During the three months ended March 31, 2014, the Company completed the acquisition of three physician group practices for total cash consideration of $69.4 million. In connection with these acquisitions, the Company recorded goodwill of $63.8 million, other intangible assets consisting primarily of physician and hospital agreements of $5.8 million and other liabilities of $0.2 million. These acquisitions expanded the Company’s national network of physician practices.
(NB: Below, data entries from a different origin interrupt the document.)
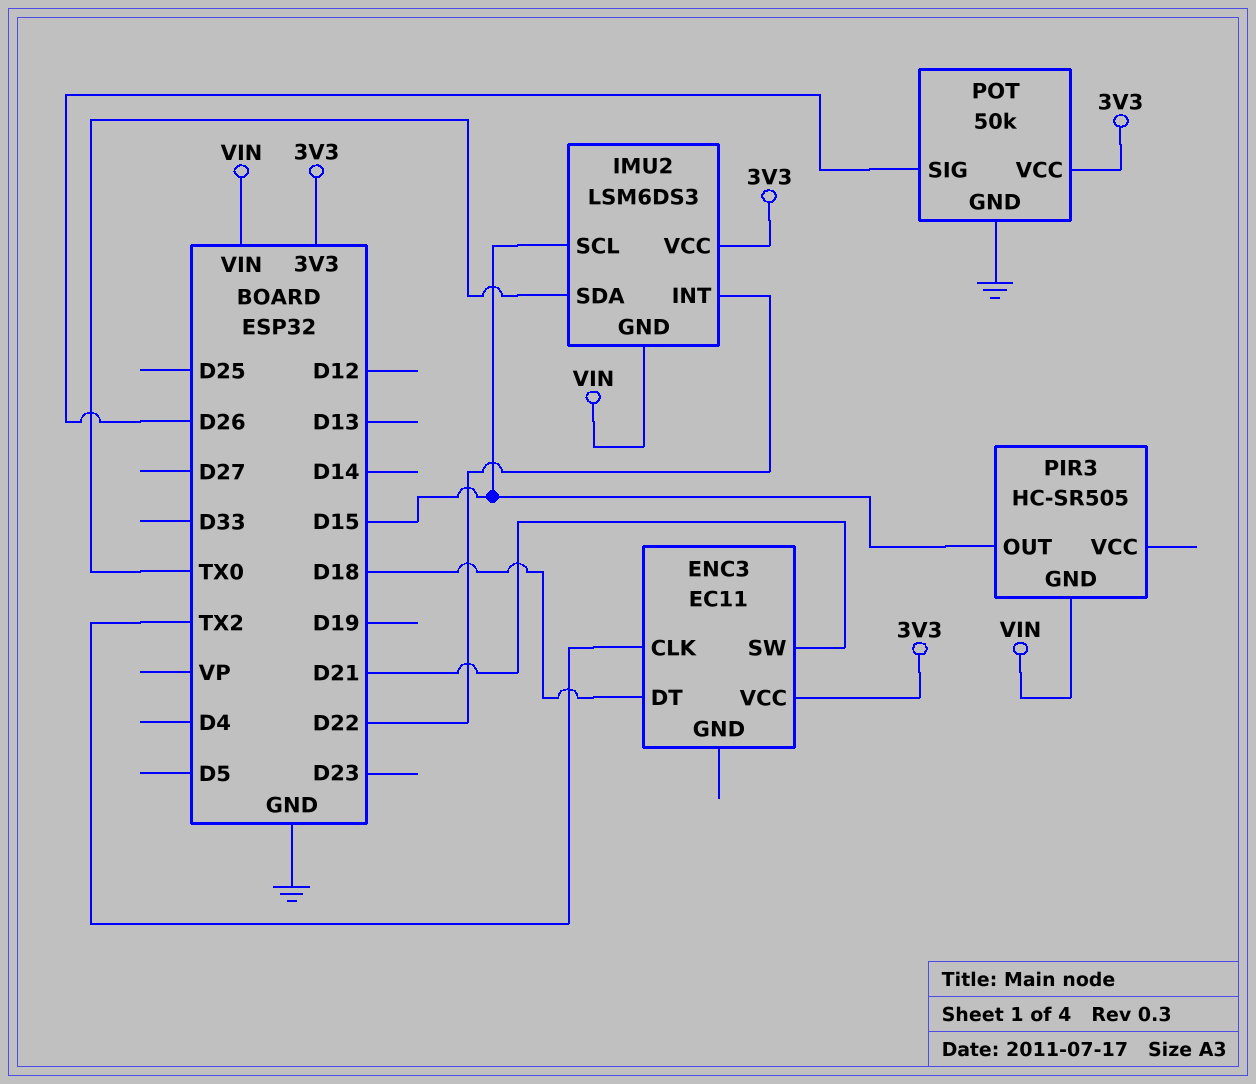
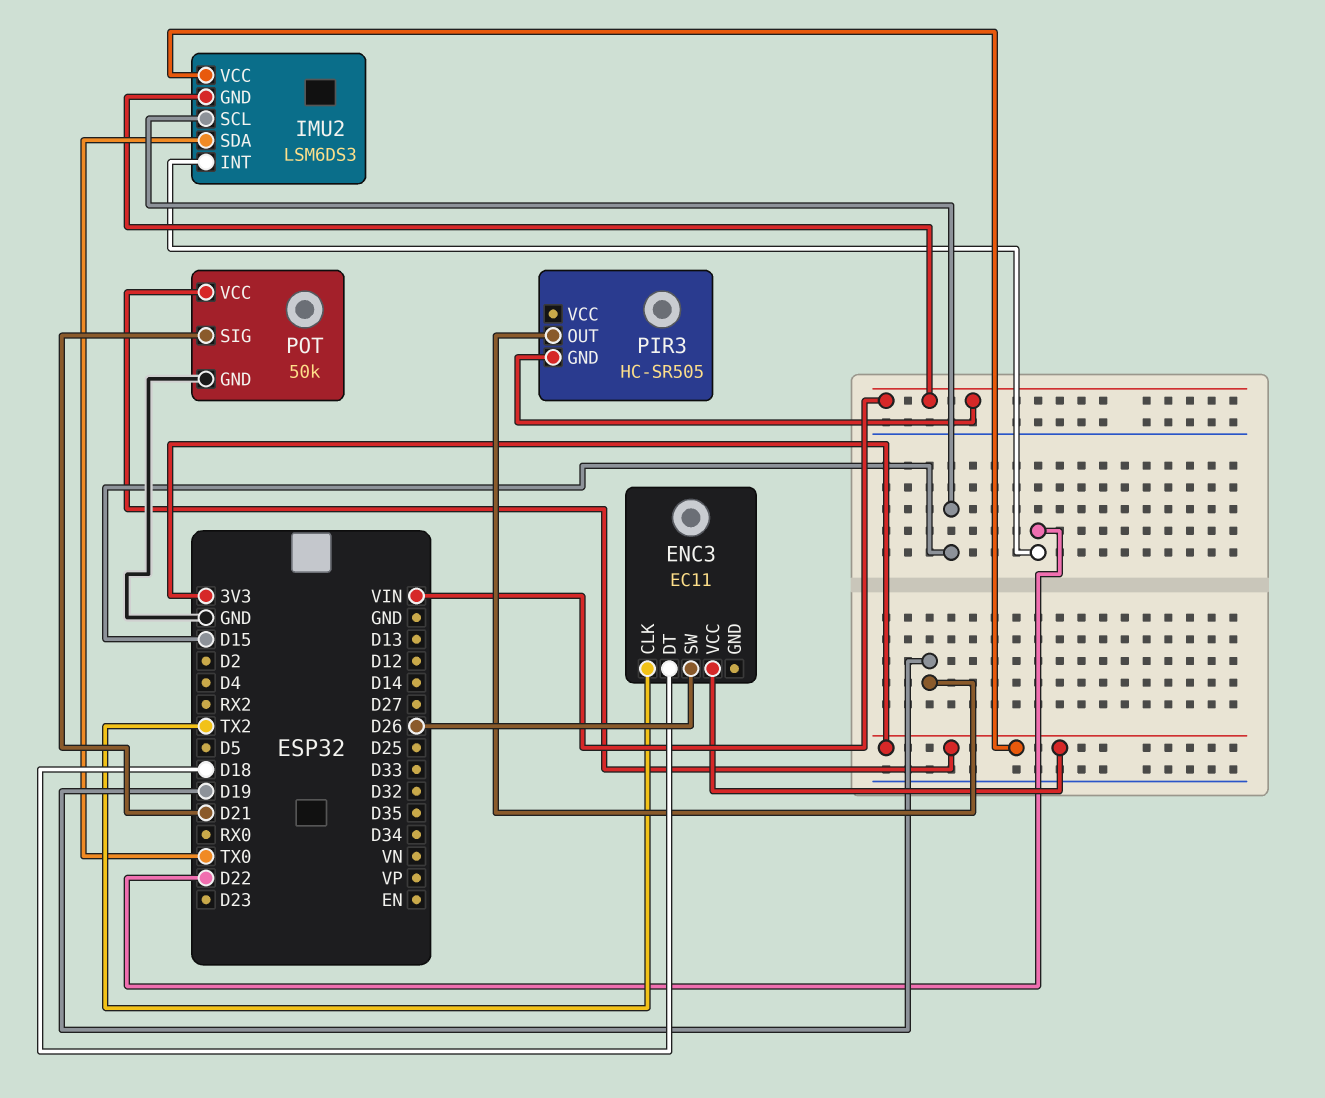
ENC3 pin SW: D21 -> D26
PIR3 pin OUT: D15 -> D19
POT pin SIG: D26 -> D21

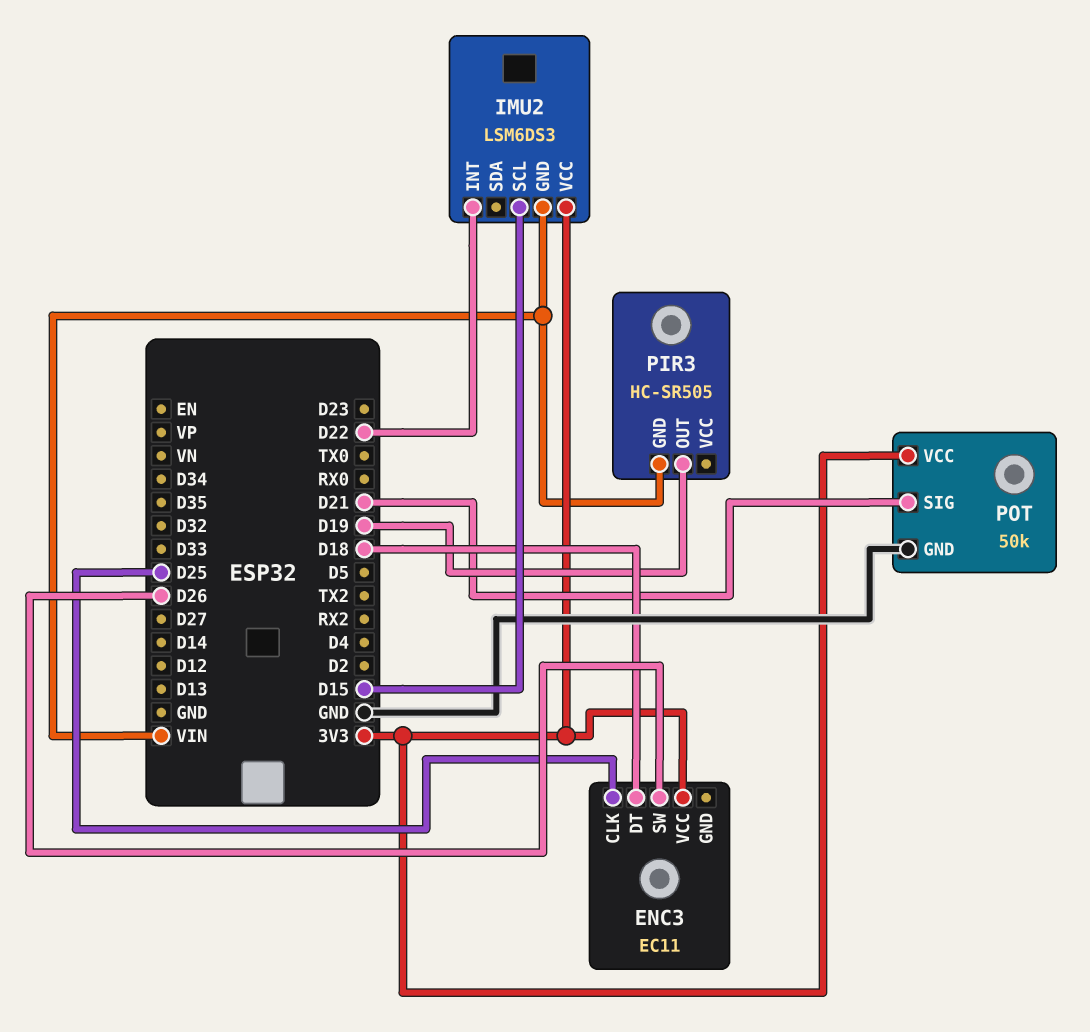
ENC3 pin CLK: TX2 -> D25
IMU2 pin SDA: TX0 -> none

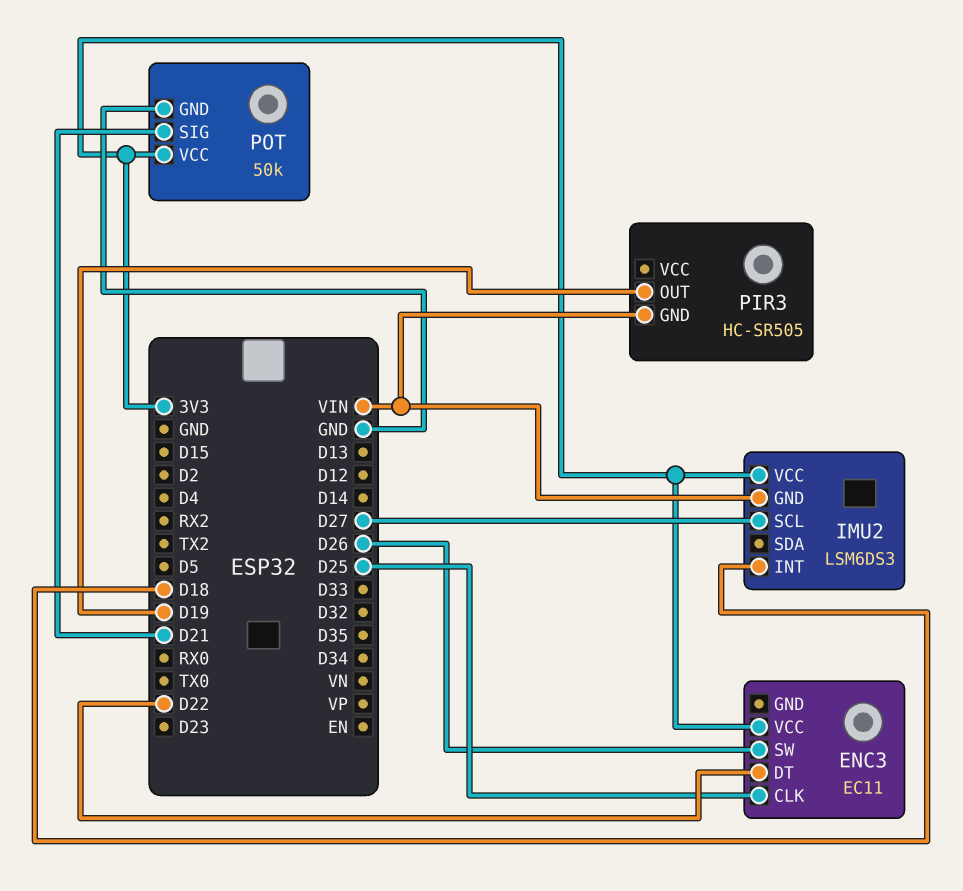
ENC3 pin DT: D18 -> D22
IMU2 pin INT: D22 -> D18
IMU2 pin SCL: D15 -> D27

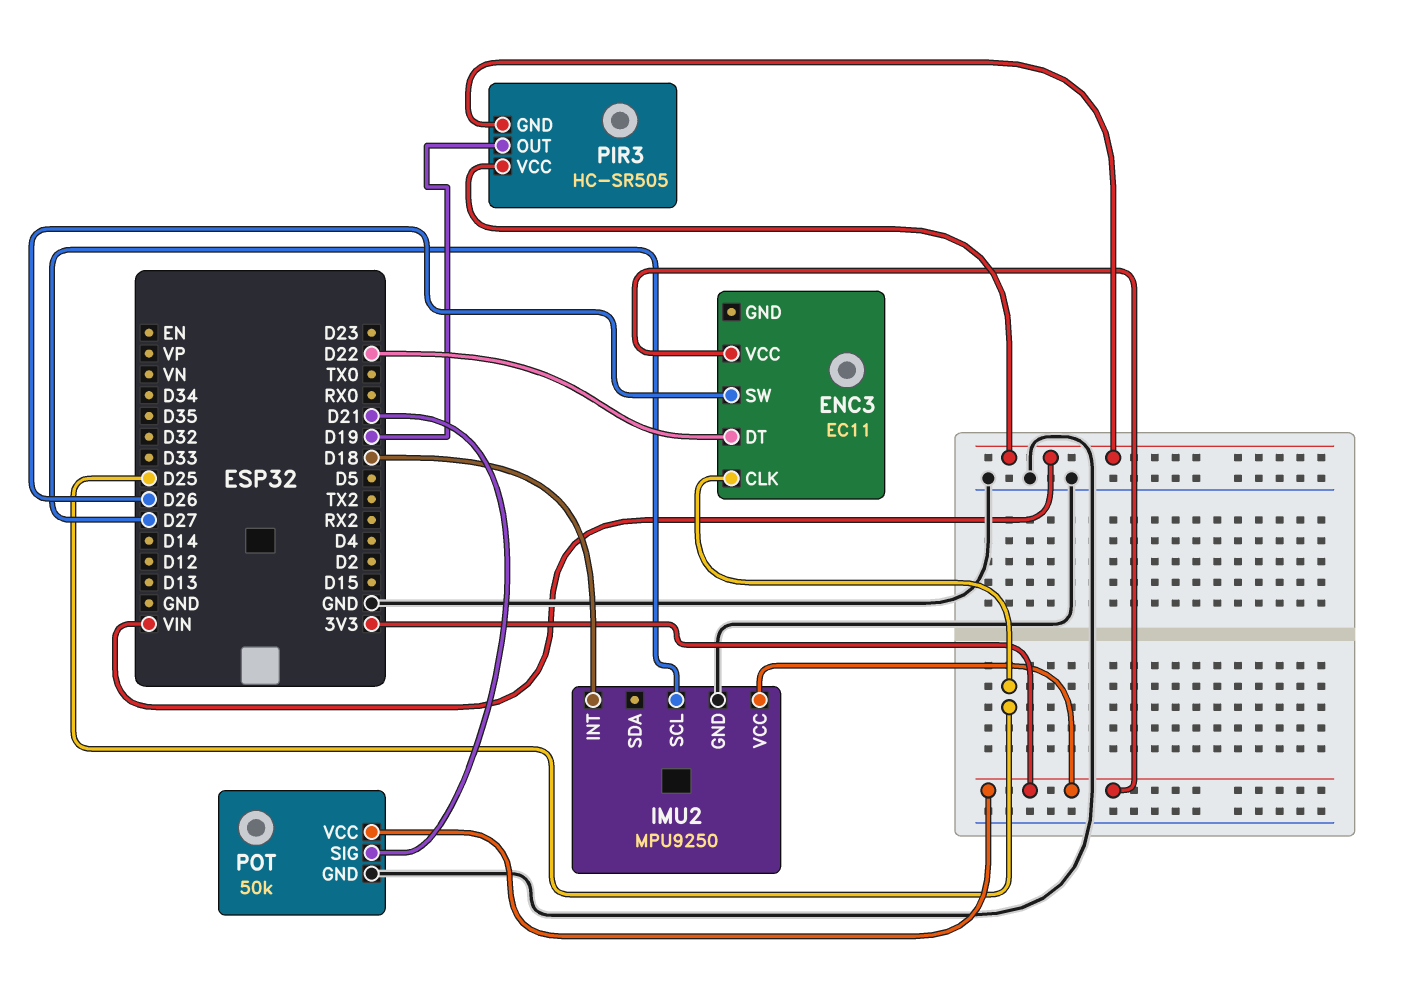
IMU2: LSM6DS3 -> MPU9250
IMU2 pin GND: VIN -> GND
PIR3 pin VCC: none -> VIN

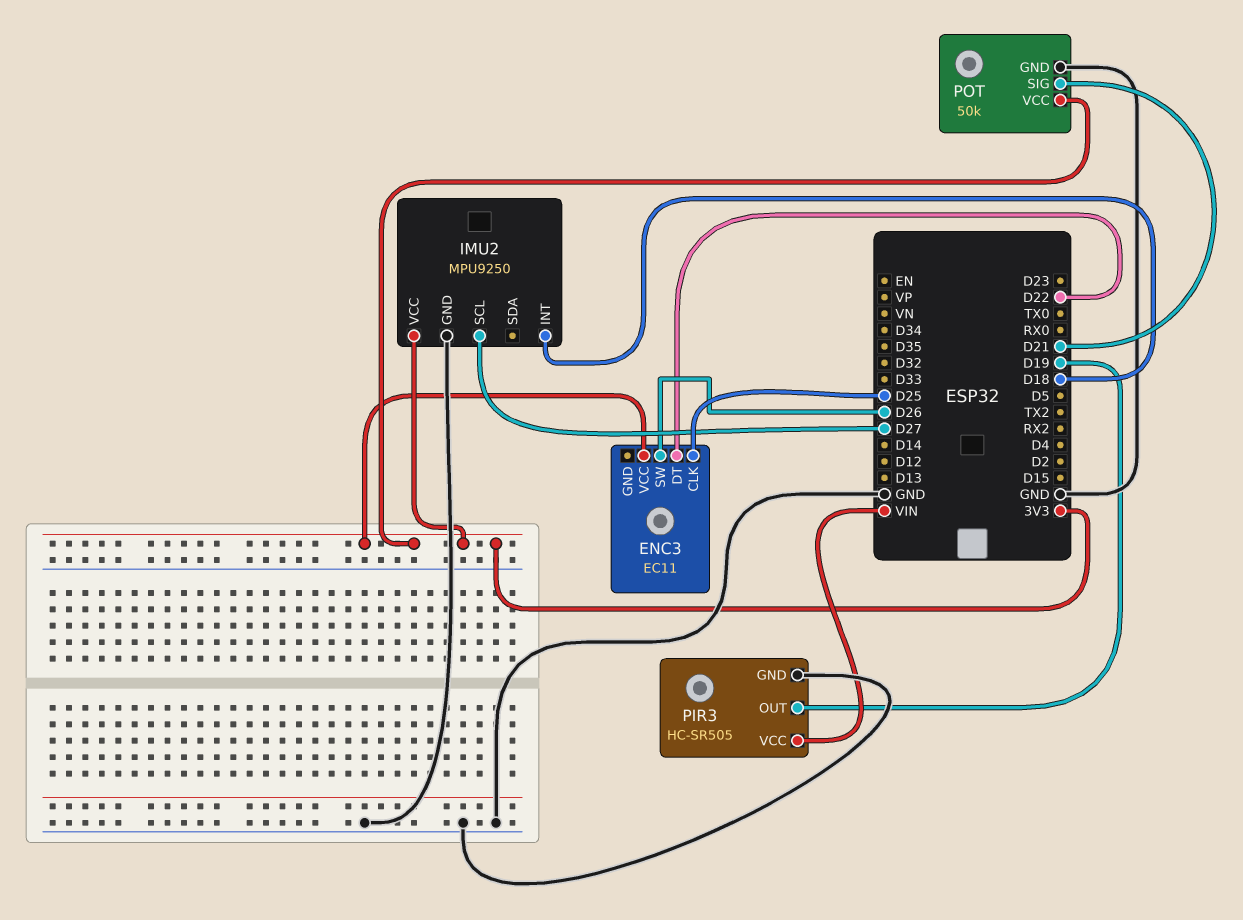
PIR3 pin GND: VIN -> GND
The Company expects that $50.3 million of the goodwill recorded during the three months ended March 31, 2014 will be deductible for tax purposes.

 

In addition, during the three months ended March 31, 2014, the Company paid $3.4 million for contingent consideration related to certain prior-period acquisitions, all of which was accrued for as of December 31, 2013.

During the three months ended March 31, 2013, the Company paid $1.7 million for contingent consideration related to certain prior-period acquisitions, all of which was accrued as of December 31, 2012. In connection with a prior-period acquisition, the Company also recorded other assets of $0.5 million during the three months ended March 31, 2013.

The following unaudited pro forma information combines the consolidated results of operations of the Company on a GAAP basis and the acquisitions completed during 2014 and 2013, including adjustments for pro forma amortization and interest expense, as if the transactions had occurred on January 1, 2013 and January 1, 2012, respectively (in thousands, except for per share data):

 

     Three Months Ended
March 31,
 
     2014      2013  

Net patient service revenue

   $ 571,272       $ 556,883   

Net income

   $ 64,011       $ 61,731   

Net income per common share:

     

Basic

   $ 0.65       $ 0.63   

Diluted

   $ 0.64       $ 0.61   

The pro forma results do not necessarily represent results which would have occurred if the acquisitions had taken place at the beginning of the periods, nor are they indicative of the results of future combined operations.